▶ Extrait du texte:
——

La crise, si on veut …

Depuis des mois, on ne parle que d’argent matin, midi , soir et même la nuit en réunions de crise.
On ne me fera pas dire qu’il ne fallait pas sauver les petits épargnants et le personnel, mais à force de s’empêtrer dans les assemblées générales, les recours, les commissions, n’a-t-on pas fait de ce dossier l’arbre qui cache la forêt ?
Et lorsqu’enfin on s’en détourne, on s’agite avec la plus grande frénésie pour sauver un club de football.
Oui ! Je suis de mauvaise foi ! Le foot c’est aussi des emplois, le sport c’est (hélas peut-être) un secteur économique. Bien sûr !

Mais il est des jours comme aujourd’hui où l’ordre des priorités me déconcerte, m’encolère.

Depuis plusieurs semaines, je m’emploie à débloquer les budgets nécessaires au sauvetage d’un home pour « enfants du juge ». Le bâtiment qu’ils occupent actuellement est en total délabrement et à la limite de l’insalubrité. Les enfants et le personnel vont tout simplement se retrouver à la rue. C’est évidemment beaucoup moins intéressant que le foot !

——

▶ Informations sources:

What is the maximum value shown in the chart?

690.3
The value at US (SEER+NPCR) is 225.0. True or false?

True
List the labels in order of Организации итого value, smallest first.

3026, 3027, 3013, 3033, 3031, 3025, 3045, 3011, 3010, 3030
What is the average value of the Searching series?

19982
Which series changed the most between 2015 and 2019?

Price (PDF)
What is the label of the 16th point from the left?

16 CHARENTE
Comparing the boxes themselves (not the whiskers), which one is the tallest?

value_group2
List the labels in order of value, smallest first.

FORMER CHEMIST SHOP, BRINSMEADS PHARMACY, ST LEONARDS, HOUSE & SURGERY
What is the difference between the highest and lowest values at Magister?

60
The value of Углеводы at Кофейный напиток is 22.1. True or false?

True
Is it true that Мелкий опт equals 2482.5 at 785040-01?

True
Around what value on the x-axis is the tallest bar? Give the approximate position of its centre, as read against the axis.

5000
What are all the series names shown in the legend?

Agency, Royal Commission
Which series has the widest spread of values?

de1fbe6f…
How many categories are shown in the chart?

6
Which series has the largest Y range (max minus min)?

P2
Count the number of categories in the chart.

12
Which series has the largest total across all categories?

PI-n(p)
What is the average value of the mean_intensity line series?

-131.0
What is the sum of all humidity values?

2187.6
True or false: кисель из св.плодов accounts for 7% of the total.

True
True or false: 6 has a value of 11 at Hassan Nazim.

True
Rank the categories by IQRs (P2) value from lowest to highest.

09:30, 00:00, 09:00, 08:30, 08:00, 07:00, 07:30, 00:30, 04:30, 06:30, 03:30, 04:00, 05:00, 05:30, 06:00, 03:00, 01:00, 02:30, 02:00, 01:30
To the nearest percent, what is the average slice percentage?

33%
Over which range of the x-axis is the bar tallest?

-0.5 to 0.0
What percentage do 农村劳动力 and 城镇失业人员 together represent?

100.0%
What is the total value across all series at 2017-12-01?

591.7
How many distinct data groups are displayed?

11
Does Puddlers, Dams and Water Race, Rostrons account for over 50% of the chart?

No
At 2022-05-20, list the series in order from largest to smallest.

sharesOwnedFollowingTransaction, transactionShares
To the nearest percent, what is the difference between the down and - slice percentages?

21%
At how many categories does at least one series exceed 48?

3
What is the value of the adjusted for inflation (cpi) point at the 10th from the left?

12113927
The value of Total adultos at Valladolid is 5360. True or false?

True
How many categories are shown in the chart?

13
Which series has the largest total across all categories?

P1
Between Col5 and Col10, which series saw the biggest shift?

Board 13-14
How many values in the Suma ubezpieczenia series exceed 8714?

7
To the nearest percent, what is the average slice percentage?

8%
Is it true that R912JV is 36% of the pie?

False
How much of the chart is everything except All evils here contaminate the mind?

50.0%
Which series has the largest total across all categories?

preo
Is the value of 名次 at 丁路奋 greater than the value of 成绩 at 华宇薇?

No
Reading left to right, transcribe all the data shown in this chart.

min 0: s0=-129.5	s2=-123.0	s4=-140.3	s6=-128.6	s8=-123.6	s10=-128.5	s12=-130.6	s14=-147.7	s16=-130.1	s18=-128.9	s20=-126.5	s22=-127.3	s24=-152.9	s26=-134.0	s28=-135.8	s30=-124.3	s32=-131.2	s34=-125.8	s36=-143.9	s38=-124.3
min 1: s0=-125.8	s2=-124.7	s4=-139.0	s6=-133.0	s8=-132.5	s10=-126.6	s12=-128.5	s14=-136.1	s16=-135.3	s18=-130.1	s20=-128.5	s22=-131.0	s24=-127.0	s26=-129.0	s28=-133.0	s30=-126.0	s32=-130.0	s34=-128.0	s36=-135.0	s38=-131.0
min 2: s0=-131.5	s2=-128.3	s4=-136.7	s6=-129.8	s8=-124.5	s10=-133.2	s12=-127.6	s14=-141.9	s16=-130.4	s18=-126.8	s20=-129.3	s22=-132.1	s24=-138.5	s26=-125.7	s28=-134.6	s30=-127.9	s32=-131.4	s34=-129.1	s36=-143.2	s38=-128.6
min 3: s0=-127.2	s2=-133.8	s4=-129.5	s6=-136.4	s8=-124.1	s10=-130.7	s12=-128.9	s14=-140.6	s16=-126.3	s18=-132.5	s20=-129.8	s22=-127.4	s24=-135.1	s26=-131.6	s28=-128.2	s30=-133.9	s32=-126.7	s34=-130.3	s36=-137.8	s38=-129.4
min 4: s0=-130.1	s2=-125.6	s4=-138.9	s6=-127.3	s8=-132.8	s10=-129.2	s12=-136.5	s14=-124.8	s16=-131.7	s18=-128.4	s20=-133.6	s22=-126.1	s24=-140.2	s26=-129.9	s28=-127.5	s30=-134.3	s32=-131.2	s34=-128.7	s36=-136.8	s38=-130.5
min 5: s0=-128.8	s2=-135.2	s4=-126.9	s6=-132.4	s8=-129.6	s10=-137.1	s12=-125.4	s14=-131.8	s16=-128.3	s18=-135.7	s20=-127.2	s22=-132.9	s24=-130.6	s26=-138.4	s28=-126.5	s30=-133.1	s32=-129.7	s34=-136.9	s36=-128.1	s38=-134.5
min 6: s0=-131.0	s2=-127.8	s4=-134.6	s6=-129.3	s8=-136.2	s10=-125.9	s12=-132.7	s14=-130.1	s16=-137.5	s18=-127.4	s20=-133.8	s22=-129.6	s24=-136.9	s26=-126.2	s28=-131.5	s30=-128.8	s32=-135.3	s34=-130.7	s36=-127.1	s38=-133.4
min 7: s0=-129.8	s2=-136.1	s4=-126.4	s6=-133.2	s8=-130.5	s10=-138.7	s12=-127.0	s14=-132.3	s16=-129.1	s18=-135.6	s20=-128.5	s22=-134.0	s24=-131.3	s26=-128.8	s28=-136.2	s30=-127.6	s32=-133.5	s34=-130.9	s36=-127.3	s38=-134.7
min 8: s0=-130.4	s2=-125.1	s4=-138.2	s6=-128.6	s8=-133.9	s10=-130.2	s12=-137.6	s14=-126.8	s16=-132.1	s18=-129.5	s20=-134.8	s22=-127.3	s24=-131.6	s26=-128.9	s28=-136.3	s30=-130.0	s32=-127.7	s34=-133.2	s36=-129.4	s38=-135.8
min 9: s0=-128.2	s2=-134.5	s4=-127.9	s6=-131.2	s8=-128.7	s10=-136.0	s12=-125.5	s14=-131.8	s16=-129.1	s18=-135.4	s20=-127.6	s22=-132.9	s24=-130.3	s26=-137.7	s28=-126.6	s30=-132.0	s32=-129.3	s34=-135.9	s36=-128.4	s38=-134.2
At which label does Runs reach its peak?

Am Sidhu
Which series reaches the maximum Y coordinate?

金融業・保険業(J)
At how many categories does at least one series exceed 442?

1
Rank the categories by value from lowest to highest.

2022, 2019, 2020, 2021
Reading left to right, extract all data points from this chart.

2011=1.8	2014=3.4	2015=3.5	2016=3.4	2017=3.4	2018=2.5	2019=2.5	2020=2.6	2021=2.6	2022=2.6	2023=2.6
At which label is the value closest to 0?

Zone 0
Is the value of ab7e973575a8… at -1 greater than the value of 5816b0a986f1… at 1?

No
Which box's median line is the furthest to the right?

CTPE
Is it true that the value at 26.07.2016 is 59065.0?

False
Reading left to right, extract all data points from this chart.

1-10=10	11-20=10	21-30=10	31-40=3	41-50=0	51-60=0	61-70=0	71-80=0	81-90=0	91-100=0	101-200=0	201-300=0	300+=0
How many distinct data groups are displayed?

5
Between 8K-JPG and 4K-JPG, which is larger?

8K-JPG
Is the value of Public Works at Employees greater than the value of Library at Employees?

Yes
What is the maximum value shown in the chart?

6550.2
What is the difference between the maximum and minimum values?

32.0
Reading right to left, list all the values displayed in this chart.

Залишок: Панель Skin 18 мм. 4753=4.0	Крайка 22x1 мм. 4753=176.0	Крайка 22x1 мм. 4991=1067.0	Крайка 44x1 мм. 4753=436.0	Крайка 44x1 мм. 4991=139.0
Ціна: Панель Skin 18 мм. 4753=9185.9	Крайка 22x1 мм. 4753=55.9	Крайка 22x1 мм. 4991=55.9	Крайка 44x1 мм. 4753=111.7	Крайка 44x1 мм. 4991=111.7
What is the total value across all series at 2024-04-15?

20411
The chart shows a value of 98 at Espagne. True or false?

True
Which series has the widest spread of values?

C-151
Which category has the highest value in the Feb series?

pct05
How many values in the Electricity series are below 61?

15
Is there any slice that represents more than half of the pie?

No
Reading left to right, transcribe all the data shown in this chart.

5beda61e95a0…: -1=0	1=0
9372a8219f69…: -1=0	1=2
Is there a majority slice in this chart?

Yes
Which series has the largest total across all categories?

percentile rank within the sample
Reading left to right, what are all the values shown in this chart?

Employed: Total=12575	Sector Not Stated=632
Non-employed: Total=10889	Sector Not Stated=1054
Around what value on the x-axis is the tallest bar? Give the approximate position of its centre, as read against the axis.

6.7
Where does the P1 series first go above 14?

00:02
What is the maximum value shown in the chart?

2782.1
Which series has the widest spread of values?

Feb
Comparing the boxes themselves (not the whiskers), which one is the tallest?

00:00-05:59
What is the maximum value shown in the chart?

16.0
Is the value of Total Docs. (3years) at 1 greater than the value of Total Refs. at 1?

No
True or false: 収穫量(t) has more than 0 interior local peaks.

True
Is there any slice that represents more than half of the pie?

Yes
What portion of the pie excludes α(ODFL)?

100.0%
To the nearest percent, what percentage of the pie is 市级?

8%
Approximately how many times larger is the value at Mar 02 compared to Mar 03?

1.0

——

▶ Activité:
Rédigez la suite du texte sur la crise et l'ordre des priorités, en reprenant juste après sa dernière phrase. Les items n'interviennent en rien ici.

▶ Production attendue:
Il s’agit d’enfants, d’enfants défavorisés, en rupture parentale, parfois totalement abandonnés par leur famille, pour certains, les parents ont été déchus de leurs droits parentaux. Ils sont dix huit. Cela n’intéresse personne hormis le personnel qui s’occupe d’eux avec dévouement et compétence.

Je fais de mon mieux pour trouver une solution qui pourrait assurer une part de leur avenir : un nouveau toit, le confort auquel chacun a droit.
Hier, j’ai obtenu une belle avancée pour ce dossier, une  réelle solution se dessine. Mais une fois encore, je m’interroge : pourquoi attend-t-on si souvent les limites extrêmes avant de tenter d’agir ?

Le drame n’ a pas attendu pour s’abattre sur ces enfants.
La crise financière est bien réelle. L’inertie et l’indifférence elles aussi, se portent bien.